Dieci brani, quasi un concept album, per quanto siano fitti i rimandi tra l’uno e l’altro pezzo, per quanto siano omogenei suono e parole come da tempo non ascoltavamo in Fossati. Forse da quel Lindbergh (1992) che aveva partorito La canzone popolare diventata poi inno dell’Ulivo prodiano.
Apre La decadenza, dove sono proprio le “parole” e la “speranza” a non avere più “chanches”. Un testamento etico in piena “bassa marea” dove Fossati indica la sua personale strada da percorrere per uscire dal guado: “mi guardo a sinistra, poi guardo verso destra, e tutto quel che ho da vedere è una frontiera da attraversare con te”.

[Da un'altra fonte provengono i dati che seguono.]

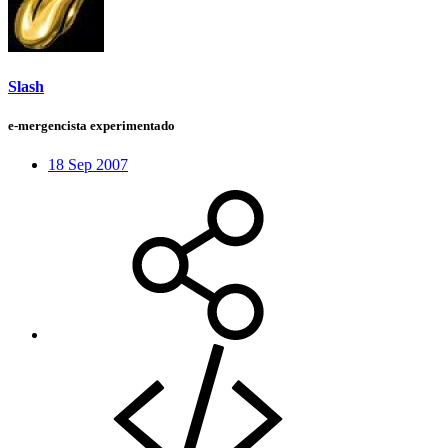
Slash
e-mergencista experimentado
18 Sep 2007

Il segno del doppio, della coppia, dell’amore condiviso in due, traccia la linea centrale delle liriche di Laura e l’avvenire, Un Natale borghese e Tutto questo futuro. Tre tracce di assoluta ispirazione fossatiana, a cui si aggiunge un vero capolavoro dell’oramai quarantennale produzione del cantante genovese: Nella terra del vento, memorabile canto del cigno per uno degli ultimi cantautori deciso al ritiro dalla produzione discografica.
“Quello da cui io mi sto staccando è il mestiere della discografia, però nessun artista può staccarsi dall’amore per la musica”, ha spiegato Fossati poche settimane fa, “Continuerò a studiare, continuerò a suonare, continuerò ad ascoltare la musica degli altri. Continuerò a fare tutto questo, perché ero monomaniaco da ragazzo e lo sono ancora: non c’è niente che mi attiri più di un negozio di strumenti musicali anche adesso. Non abbandono le scene per stanchezza, ma per curiosità”.

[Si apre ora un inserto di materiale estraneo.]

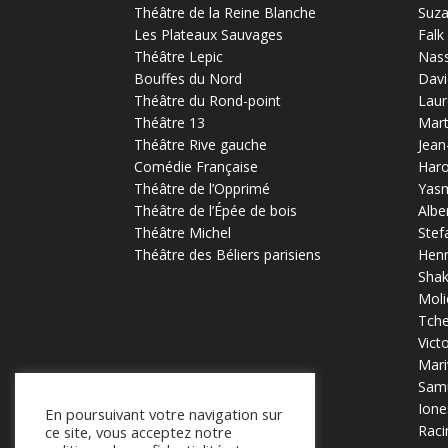
Théâtre de la Reine Blanche
Suz
Les Plateaux Sauvages
Falk
Théâtre Lepic
Nas
Bouffes du Nord
Davi
Théâtre du Rond-point
Laur
Théâtre 13
Mart
Théâtre Rive gauche
Jean
Comédie Française
Haro
Théâtre de l’Opprimé
Yas
Théâtre de l’Épée de bois
Albe
Théâtre Michel
Stef
Théâtre des Béliers parisiens
Henr
Sha
Moli
Tch
Vict
Mari
Samu
Ione
En poursuivant votre navigation sur
Raci
ce site, vous acceptez notre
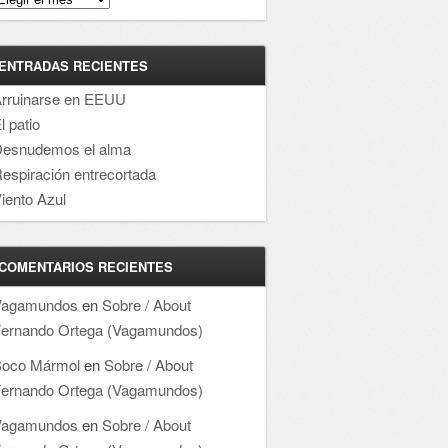
ENTRADAS RECIENTES
rruinarse en EEUU
l patio
esnudemos el alma
espiración entrecortada
iento Azul
COMENTARIOS RECIENTES
Vagamundos
en
Sobre / About
ernando Ortega (Vagamundos)
oco Mármol
en
Sobre / About
ernando Ortega (Vagamundos)
Vagamundos
en
Sobre / About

Eppure questa decadenza, quest’aria da smobilitazione di un impero e di un’epoca culturale, di un secolo che si chiude portandosi via con sé le vere radici del rock e del pop, c’è e si percepisce in modo evidente proprio dall’ultimo album: “Credo che viviamo in un’epoca di un’accelerazione tale da non poterla più sopportare. Se perdiamo la testa, se siamo testimoni di questa decadenza è perché stiamo andando a una velocità che la nostra mente e persino il nostro fisico non possono più sostenere. La strumentalizzazione del corpo femminile e la sua mercificazione sono dati terribili, ma esiste anche una mercificazione degli uomini, degli individui in generale, che non è più tollerabile”.

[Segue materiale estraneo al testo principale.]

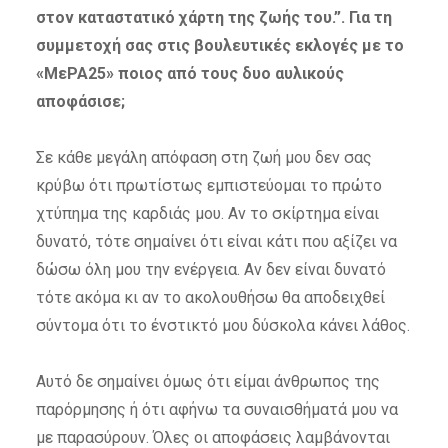
στον καταστατικό χάρτη της ζωής του.”. Για τη
συμμετοχή σας στις βουλευτικές εκλογές με το
«ΜεΡΑ25» ποιος από τους δυο αυλικούς
αποφάσισε;
Σε κάθε μεγάλη απόφαση στη ζωή μου δεν σας
κρύβω ότι πρωτίστως εμπιστεύομαι το πρώτο
χτύπημα της καρδιάς μου. Αν το σκίρτημα είναι
δυνατό, τότε σημαίνει ότι είναι κάτι που αξίζει να
δώσω όλη μου την ενέργεια. Αν δεν είναι δυνατό
τότε ακόμα κι αν το ακολουθήσω θα αποδειχθεί
σύντομα ότι το ένστικτό μου δύσκολα κάνει λάθος.
Αυτό δε σημαίνει όμως ότι είμαι άνθρωπος της
παρόρμησης ή ότι αφήνω τα συναισθήματά μου να
με παρασύρουν. Όλες οι αποφάσεις λαμβάνονται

Per Fossati è tempo dell’ultimo tour. Martedì scorso al Regio di Parma, stasera a Bologna al Teatro Manzoni, le due tappe emiliano romagnole prima del buen ritiro. Forse in quello scorcio di Grecia, foto reale che Fossati ha fatto stampare nella copertina di Decadancing, quasi fosse un monito alla fuga modello Salvatores: “In questo clima da tardo impero se la lingua che parliamo è in decadenza, se politica e morale sono già decadute, il lavoro manca e la cultura – la musica in particolare – ricopia se stessa fino allo sfinimento, i ragazzi guardano oltre le frontiere dell’Italia con speranza, e io non farei niente per trattenerli”.
Sul palco molte canzoni che hanno reso celebre Fossati, da Cara democrazia a Una notte in Italia, da L’orologio americano a Settembre, e una banda di tutto rispetto: Pietro Cantarelli (pianoforte, tastiere, Hammond, chitarre elettriche, fisarmonica e voce), Claudio Fossati (batteria e percussioni), Riccardo Galardini (chitarre acustiche, nylon, elettriche, mandola), Fabrizio Barale (chitarre elettriche e acustiche, voce), Max Gelsi (basso elettrico e acustico) e Martina Marchiori (violoncello, fisarmonica, organetto, tastiere, percussioni).